INSTRUÇÕES DA TAREFA:
Converta todas as linhas de texto dos registros abaixo em uma lista JSON de strings, com uma string para cada linha e sem as linhas em branco. Deixe as imagens de fora da resposta.

REGISTROS DE ENTRADA:
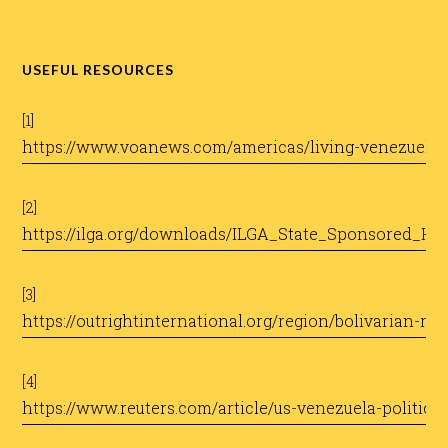
USEFUL RESOURCES
[1]
https://www.voanews.com/americas/living-venezuela-
[2]
https://ilga.org/downloads/ILGA_State_Sponsored_H
[3]
https://outrightinternational.org/region/bolivarian-re
[4]
https://www.reuters.com/article/us-venezuela-politic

RESPOSTA ESPERADA:
[
  "USEFUL RESOURCES",
  "[1]",
  "https://www.voanews.com/americas/living-venezuela-",
  "[2]",
  "https://ilga.org/downloads/ILGA_State_Sponsored_H",
  "[3]",
  "https://outrightinternational.org/region/bolivarian-re",
  "[4]",
  "https://www.reuters.com/article/us-venezuela-politic"
]